• _WHAT YOU HAVE TO DO_
Report back each line of the records that contains the string "Мегамарт".

• _EXERCISE INPUT_
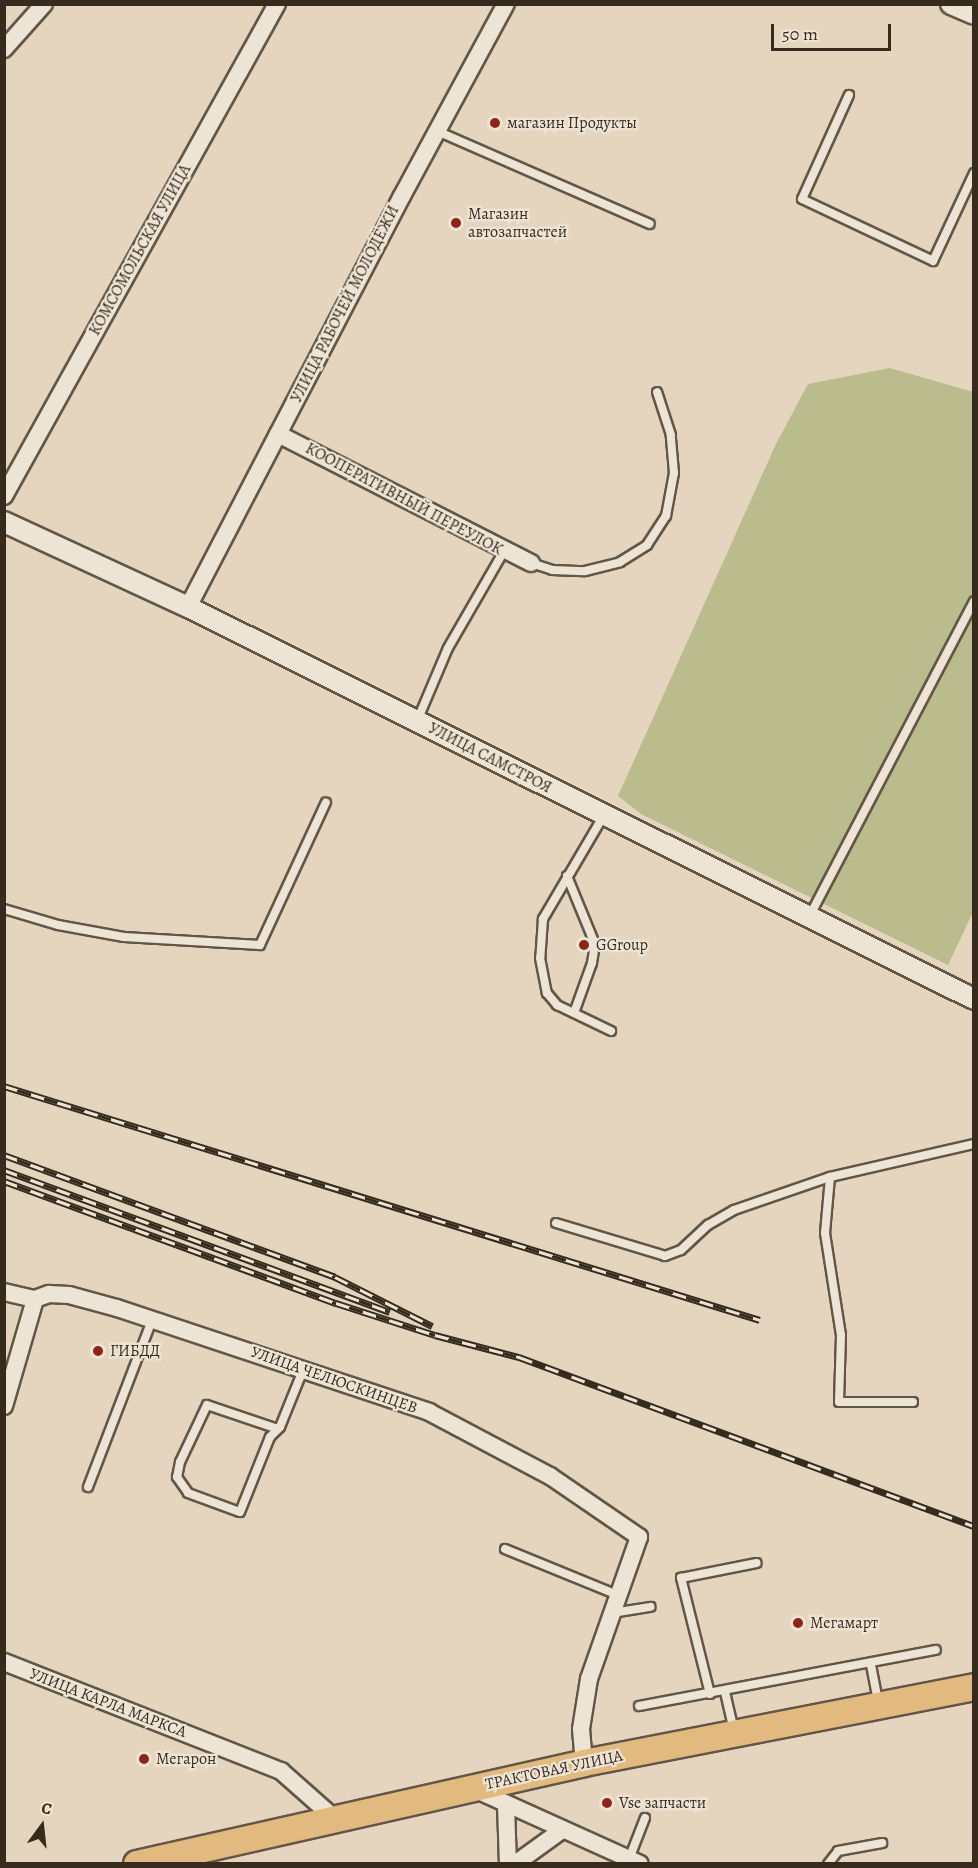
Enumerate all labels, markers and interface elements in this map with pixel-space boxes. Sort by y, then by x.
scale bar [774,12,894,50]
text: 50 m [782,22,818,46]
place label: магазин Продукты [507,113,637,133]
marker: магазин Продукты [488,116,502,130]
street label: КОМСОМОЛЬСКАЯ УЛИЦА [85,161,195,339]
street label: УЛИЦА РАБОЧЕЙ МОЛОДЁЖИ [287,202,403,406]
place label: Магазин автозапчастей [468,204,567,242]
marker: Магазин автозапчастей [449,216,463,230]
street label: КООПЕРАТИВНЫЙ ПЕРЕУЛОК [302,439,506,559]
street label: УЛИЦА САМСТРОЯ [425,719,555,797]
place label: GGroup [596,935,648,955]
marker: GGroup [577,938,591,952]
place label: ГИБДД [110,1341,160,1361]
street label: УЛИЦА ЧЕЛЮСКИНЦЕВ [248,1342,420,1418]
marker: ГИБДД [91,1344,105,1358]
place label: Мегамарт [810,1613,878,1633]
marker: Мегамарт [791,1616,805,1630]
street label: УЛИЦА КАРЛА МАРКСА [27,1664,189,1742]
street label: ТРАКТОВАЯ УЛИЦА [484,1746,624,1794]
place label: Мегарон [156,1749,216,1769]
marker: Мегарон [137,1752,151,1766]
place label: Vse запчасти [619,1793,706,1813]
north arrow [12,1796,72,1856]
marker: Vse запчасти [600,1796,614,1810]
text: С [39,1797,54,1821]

• _ANSWER TO THE EXERCISE_
place label: Мегамарт [810,1613,878,1633]
marker: Мегамарт [791,1616,805,1630]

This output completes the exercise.